It’s been over a year since Toronto’s historic Bloor Cinema was renovated and revamped as a year round cinema for Hot Docs — North America’s largest documentary film festival. Playing nonfiction films almost exclusively, the cinema has proven in the 14 months since it’s opened that there is indeed a market for this sort of specifically branded art house. And in it’s in the midst of having one of it’s greatest success stories.
First-time filmmaker Shawney Cohen’s “The Manor” is a portrait of his own family, who just so happen to run the strip club noted in the film’s title. “The Manor” opened Hot Docs’ annual festival last month to strong reviews and packed theaters, and then started its theatrical run a week after Hot Docs ended, at The Bloor Hot Docs Cinema, as it is now called.
Over just eight screenings, “The Manor” grossed $14,462 last week. That
made for an average audience of more than 200 people per screening.
Last Wednesday, the film made $2,343 in a single screening — a higher per theater average
than the two highest grossing and most reported on docs screening in the
United States,”One Track Heart,” and “Stories We Tell.” Impressively, that was also a
higher average than both “The Great Gatsby” and “Iron Man 3.”
“We were so thrilled to be able to open ‘The Manor’ at The Bloor and the
response has been incredible,” Hot Docs Executive Director Chris McDonald told Indiewire. “The first year since the cinema has opened
has gone beyond our wildest expectations. We’ve doubled all our
projections and the audience is continually growing. We’re seeing that
it’s become a special venue, and one that can truly open a film to big
“‘The Manor’ is an incredible film, and it’s a testament to that that
it’s opened so strongly at The Bloor,” added Charlotte Cook, Hot Docs’ Director of Programming. “We’re often told that playing the
festival minimizes the theatrical audience, but this shows that it can
be a fantastic launching pad. Seeing ‘The Manor’ play so big is wonderful,
the film deserves it and after this incredible launch I can’t wait to
see it begin its worldwide festival journey.”

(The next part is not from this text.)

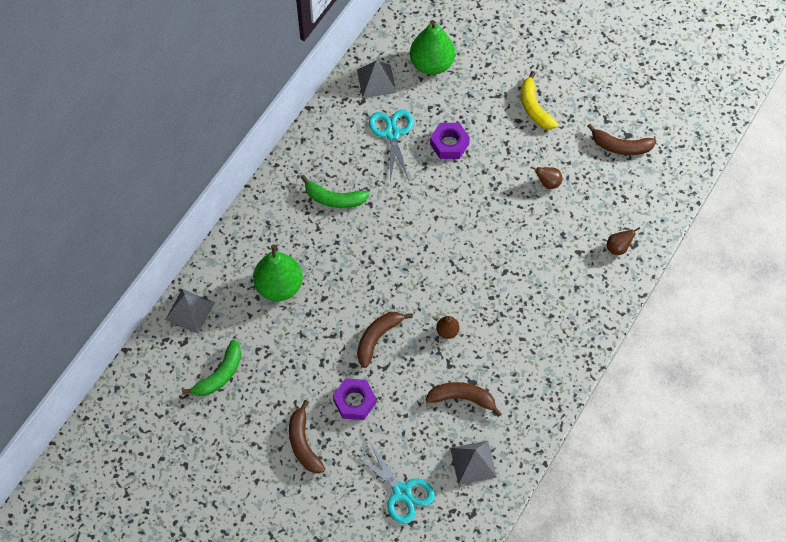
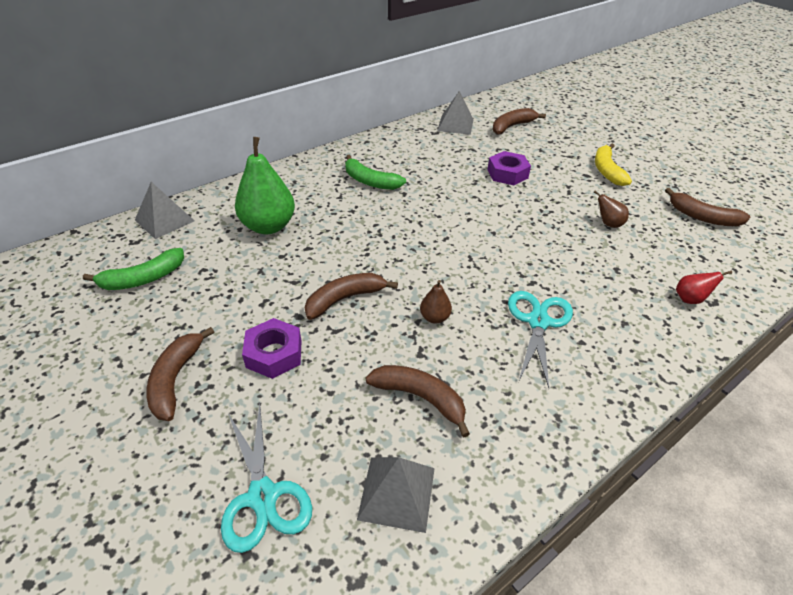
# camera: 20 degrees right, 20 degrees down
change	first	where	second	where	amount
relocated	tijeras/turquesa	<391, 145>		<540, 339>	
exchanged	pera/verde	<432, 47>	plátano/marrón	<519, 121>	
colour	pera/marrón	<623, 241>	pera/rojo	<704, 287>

The film is not an exception in its success. Hot Docs’ Bloor Cinema has seen Canadian docs “The World Before Her” and “Coast Modern” prove quite profitable. The former grossed $13,521 in its opening week, while the latter took in $8,113 in its first weekend over just four screenings.
In its non-exclusive runs, the theater has also done very well. Last year’s “Marley” grossed $18,651 at the Bloor in its first week (over just 16 screenings). The average opening week gross across the U.S. and Canada was $8,497. Another recent doc hit — LCD Soundsystem doc “Shut Up and Play The Hits” — took in $7,345 from just two screenings at the Bloor. The average across Canada and the U.S. was $2,390.
It makes clear that the theater is a vital destination to open a film, but also brings up an odd issue in box office reporting that should be noted. Every Sunday, Indiewire — like many, many other publications — report estimates for what many refer to the “North American box office.” Outside of the issue that it should really read “U.S. and Canadian box office” (there’s more to North America then its two most northern countries), there’s an additional problem of exclusion. With regard to most films, receipts from Canada and the U.S. are indeed counted. The big opening weekends of recent studio offerings “Iron Man 3,” “The Great Gatsby” and “Star Trek Into Darkness” all included Canadian numbers (which usually end up accounting for roughly 10%), as has totals for recent indie hits like “The Place Beyond The Pines” and “Mud.” But this isn’t always the case.
“The Manor” was nowhere to be found in box office tracking last week, in the trades or on popular sites like boxofficemojo.com, despite its impressive numbers. Often if a film happens to open in Canada first, which happens with most Canadian productions and occasionally with films from outside markets, the numbers from Canada often don’t get included when the film opens Stateside and seem to disappear from its final count.
Sarah Polley’s Canadian doc “Stories We Tell,” for example, opened in Canada last fall (after having its international premiere at The Bloor Hot Docs Cinema, oddly enough). But the “North American box office” numbers being reported for the film’s American debut two weeks ago have only included the money it’s made in the United States (and it’s Canadian numbers are nowhere to be found). It seems disrespectful to the films themselves to pretend like their origin country’s box office receipts don’t matter (or exist), and to the Canadian exhibitors — like The Bloor — that are clearly doing a very fine job at getting the films out there.